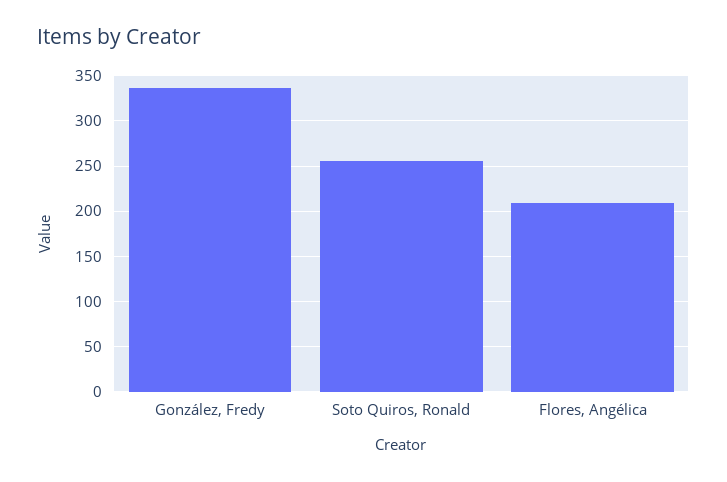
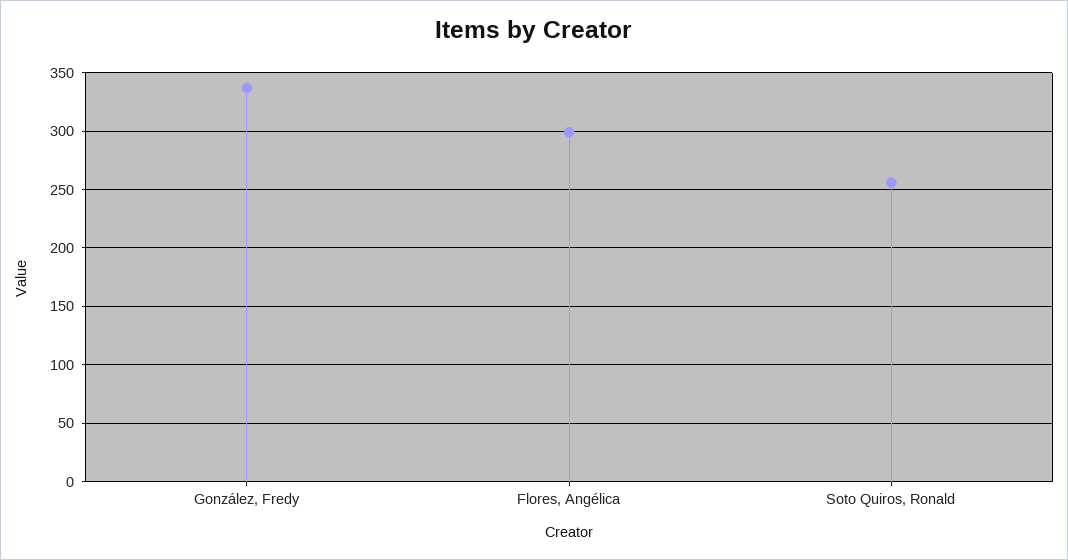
  {
    "González, Fredy": 340,
    "Soto Quiros, Ronald": 260,
-   "Flores, Angélica": 210
+   "Flores, Angélica": 300
  }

□ □ □ □ □ □ □

• What you have to do:
Without the pictures, give the entries above back exactly.

• Written answer:
  {
    "González, Fredy": 340,
    "Soto Quiros, Ronald": 260,
-   "Flores, Angélica": 210
+   "Flores, Angélica": 300
  }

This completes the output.